#### DOCUMENT TEXT:
+--

To show how you can make mixing reversible while capturing the Gibbs energy of mixing as work, you need two pistons with semi-permeable membranes. In the animation below, the green piston does not let the "green" gas particles pass, and the red piston does not let the "red" gas particles pass.

So even though the two different particles don't interact with each other, mixing them can be used to do work, as both expand from half the volume to the full volume of the container (and the partial pressures decrease, as mentioned by Poutnik in the comment to the question).

enter image description here

Thus, there is an outward force on the pistons. If you provide an equal opposing force (or infinitesimally smaller force) on the pistons from outside, you can use the mixing of the gases to do work. Conversely, if you use just the right amount of inward force, you can "unmix" the two gasses by pushing the pistons inward (similar to water purification by reverse osmosis, which uses a single semi-permeable membrane).

To show that the way we understand mixing matters, here is a related contraption that keeps the partial pressure of the mixed gases constant (while changing the total pressure - not clear how this is defined in this case?). If this is surrounded by vacuum, the Gibbs energy change during this process is zero, somewhat surprisingly.

enter image description here

From (1) to (2)

So how do we get from equation (1) describing the chemical potential of each component to equation (2) describing the entropy of mixing. In principle, we could start with pure $\ce{A}$ and add $\ce{B}$, integrating over the two chemical potentials. This would be pretty complicated. Instead, we can place our mixture into a syringe in a surrounding that has the same pressure, and slowly push out the mixture until nothing is left. Or we can start with an empty syringe, and push in the two components at the correct mixing ratio from reservoirs at the same pressure. In either case, the chemical potential would stay constant over the entire process, and the integrals are just the change in amount times the chemical potential in the mixture.

+--

#### WORK INSTRUCTION A:
Quote the stretch of the passage on gas mixing from "To show that" through "From (1) to (2)".
The passage on gas mixing and the entries below it were taken from unrelated sources.

(Stored data entries)

+--

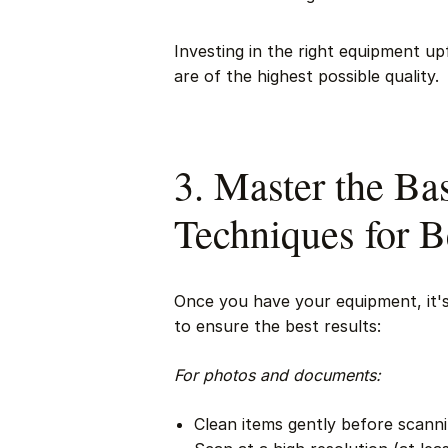
Investing in the right equipment up
are of the highest possible quality.
3. Master the Bas
Techniques for B
Once you have your equipment, it's 
to ensure the best results:
For photos and documents:
Clean items gently before scann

+--

#### WORK INSTRUCTION B:
Print every line of the stored data entries word for word, leaving the pictures out.

#### YOUR RESPONSE A:
To show that the way we understand mixing matters, here is a related contraption that keeps the partial pressure of the mixed gases constant (while changing the total pressure - not clear how this is defined in this case?). If this is surrounded by vacuum, the Gibbs energy change during this process is zero, somewhat surprisingly.

enter image description here

From (1) to (2)

#### YOUR RESPONSE B:
Investing in the right equipment up
are of the highest possible quality.
3. Master the Bas
Techniques for B
Once you have your equipment, it's 
to ensure the best results:
For photos and documents:
Clean items gently before scann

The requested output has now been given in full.